矢野が「監督はこの夏に懸けてる思いがある」と話す通り、江口監督は今夏限りで定年により勇退する。筑陽学園では広島長野、日本ハム谷川らを育て、3度の甲子園出場に導いてきた。3年生には、入学した時から「お前らが最後の代になる。一緒に卒業するぞ」と、表明していたという。さらに3年生部員の多くは、江口監督が担任の教師という間柄だ。学校生活の全てをともに歩んできた。「チーム一丸となって頑張っています」と、矢野は4安打2打点で応えた。

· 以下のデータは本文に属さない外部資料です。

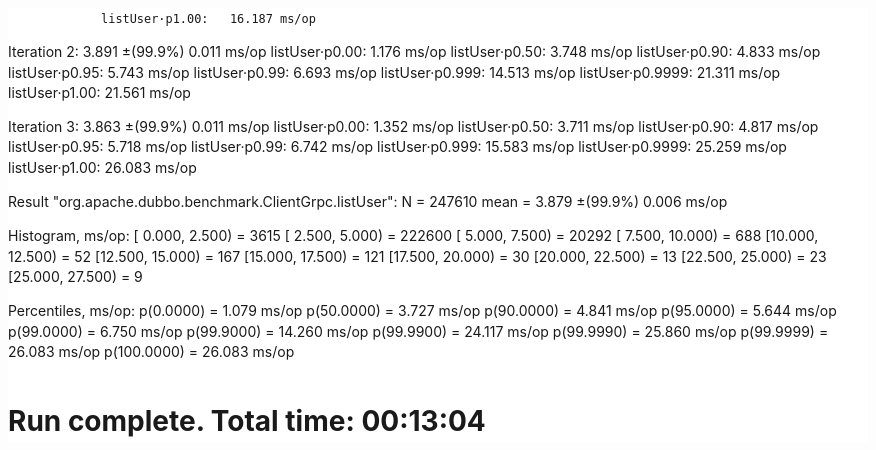                  listUser·p1.00:   16.187 ms/op

Iteration   2: 3.891 ±(99.9%) 0.011 ms/op
                 listUser·p0.00:   1.176 ms/op
                 listUser·p0.50:   3.748 ms/op
                 listUser·p0.90:   4.833 ms/op
                 listUser·p0.95:   5.743 ms/op
                 listUser·p0.99:   6.693 ms/op
                 listUser·p0.999:  14.513 ms/op
                 listUser·p0.9999: 21.311 ms/op
                 listUser·p1.00:   21.561 ms/op

Iteration   3: 3.863 ±(99.9%) 0.011 ms/op
                 listUser·p0.00:   1.352 ms/op
                 listUser·p0.50:   3.711 ms/op
                 listUser·p0.90:   4.817 ms/op
                 listUser·p0.95:   5.718 ms/op
                 listUser·p0.99:   6.742 ms/op
                 listUser·p0.999:  15.583 ms/op
                 listUser·p0.9999: 25.259 ms/op
                 listUser·p1.00:   26.083 ms/op



Result "org.apache.dubbo.benchmark.ClientGrpc.listUser":
  N = 247610
  mean =      3.879 ±(99.9%) 0.006 ms/op

  Histogram, ms/op:
    [ 0.000,  2.500) = 3615 
    [ 2.500,  5.000) = 222600 
    [ 5.000,  7.500) = 20292 
    [ 7.500, 10.000) = 688 
    [10.000, 12.500) = 52 
    [12.500, 15.000) = 167 
    [15.000, 17.500) = 121 
    [17.500, 20.000) = 30 
    [20.000, 22.500) = 13 
    [22.500, 25.000) = 23 
    [25.000, 27.500) = 9 

  Percentiles, ms/op:
      p(0.0000) =      1.079 ms/op
     p(50.0000) =      3.727 ms/op
     p(90.0000) =      4.841 ms/op
     p(95.0000) =      5.644 ms/op
     p(99.0000) =      6.750 ms/op
     p(99.9000) =     14.260 ms/op
     p(99.9900) =     24.117 ms/op
     p(99.9990) =     25.860 ms/op
     p(99.9999) =     26.083 ms/op
    p(100.0000) =     26.083 ms/op


# Run complete. Total time: 00:13:04
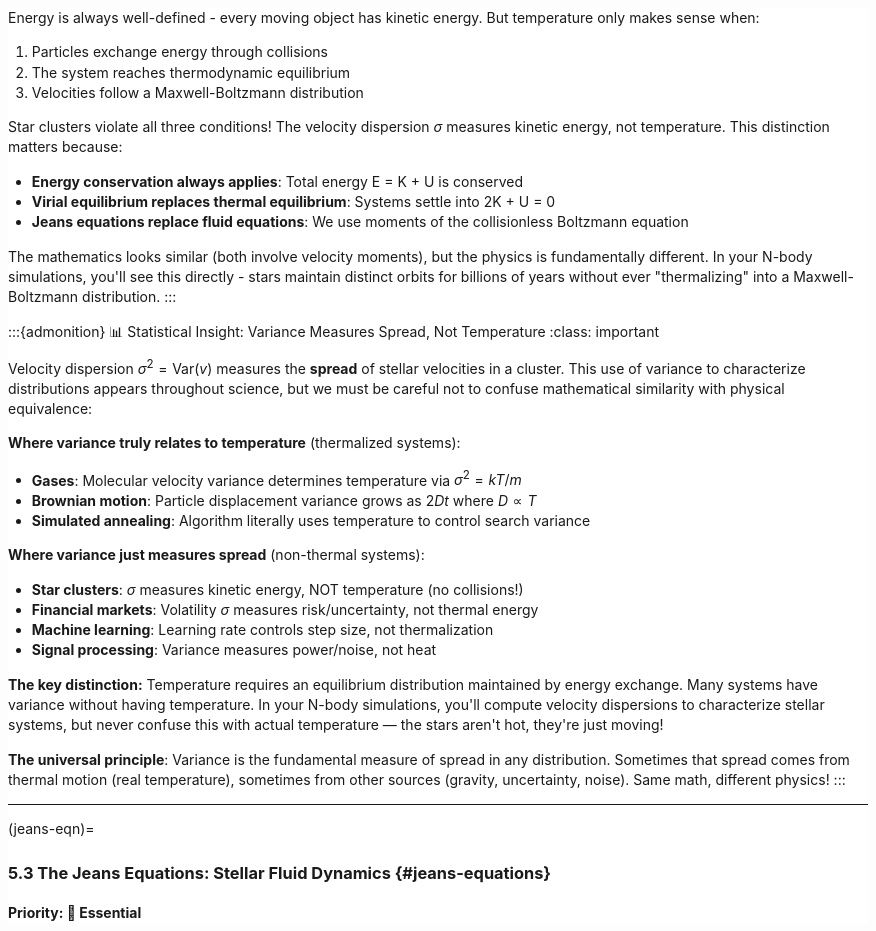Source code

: Energy is always well-defined - every moving object has kinetic energy. But temperature only makes sense when:

1. Particles exchange energy through collisions
2. The system reaches thermodynamic equilibrium
3. Velocities follow a Maxwell-Boltzmann distribution

Star clusters violate all three conditions! The velocity dispersion $\sigma$ measures kinetic energy, not temperature. This distinction matters because:

- **Energy conservation always applies**: Total energy E = K + U is conserved
- **Virial equilibrium replaces thermal equilibrium**: Systems settle into 2K + U = 0
- **Jeans equations replace fluid equations**: We use moments of the collisionless Boltzmann equation

The mathematics looks similar (both involve velocity moments), but the physics is fundamentally different. In your N-body simulations, you'll see this directly - stars maintain distinct orbits for billions of years without ever "thermalizing" into a Maxwell-Boltzmann distribution.
:::

:::{admonition} 📊 Statistical Insight: Variance Measures Spread, Not Temperature
:class: important

Velocity dispersion $\sigma^2 = \text{Var}(v)$ measures the **spread** of stellar velocities in a cluster. This use of variance to characterize distributions appears throughout science, but we must be careful not to confuse mathematical similarity with physical equivalence:

**Where variance truly relates to temperature** (thermalized systems):

- **Gases**: Molecular velocity variance determines temperature via $\sigma^2 = kT/m$
- **Brownian motion**: Particle displacement variance grows as $2Dt$ where $D \propto T$
- **Simulated annealing**: Algorithm literally uses temperature to control search variance

**Where variance just measures spread** (non-thermal systems):

- **Star clusters**: $\sigma$ measures kinetic energy, NOT temperature (no collisions!)
- **Financial markets**: Volatility $\sigma$ measures risk/uncertainty, not thermal energy
- **Machine learning**: Learning rate controls step size, not thermalization
- **Signal processing**: Variance measures power/noise, not heat

**The key distinction:** Temperature requires an equilibrium distribution maintained by energy exchange. Many systems have variance without having temperature. In your N-body simulations, you'll compute velocity dispersions to characterize stellar systems, but never confuse this with actual temperature — the stars aren't hot, they're just moving!

**The universal principle**: Variance is the fundamental measure of spread in any distribution. Sometimes that spread comes from thermal motion (real temperature), sometimes from other sources (gravity, uncertainty, noise). Same math, different physics!
:::

---

(jeans-eqn)=
### 5.3 The Jeans Equations: Stellar Fluid Dynamics {#jeans-equations}

**Priority: 🔴 Essential**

最速145キロでプロ注目のエース、木口も同じだ。2段モーションを注意されてリズムを崩し、5失点。それでも「後半は自分のリズムがつかめました」と、11奪三振で完投した。指揮官が全幅の信頼を置く右腕が、さすがの修正力で勝利に導いた。「監督の最後というのは意識しすぎず、自分たちのプレーを最後までやりたい」。

19年の福岡王者で、昨年は4強。江口監督は「僕が最後なもので、動きが硬かった。選手たちに申し訳ないです」と、試合後はナインに頭を下げた。指揮官の最後の夏は甲子園に。勇退に花を添えるため、筑陽学園が一丸となって初戦を突破した。【只松憲】

◆江口祐司(えぐち・ゆうじ)1962年(昭37)8月23日生まれ、福岡県久留米市出身。現役時代は三塁手。久留米から日体大を経て、86年に西日本短大付のコーチに就任。BIGBOSSこと日本ハム新庄剛志監督を指導し、92年夏の甲子園で優勝。その後は熊本・城北の監督を務め、95年に春夏連続で甲子園に出場。97年8月から筑陽学園の監督に就任。03年夏、19年には春夏連続で甲子園に出場した。教え子のプロ野球選手には広島長野久義、日本ハム谷川昌希がいる。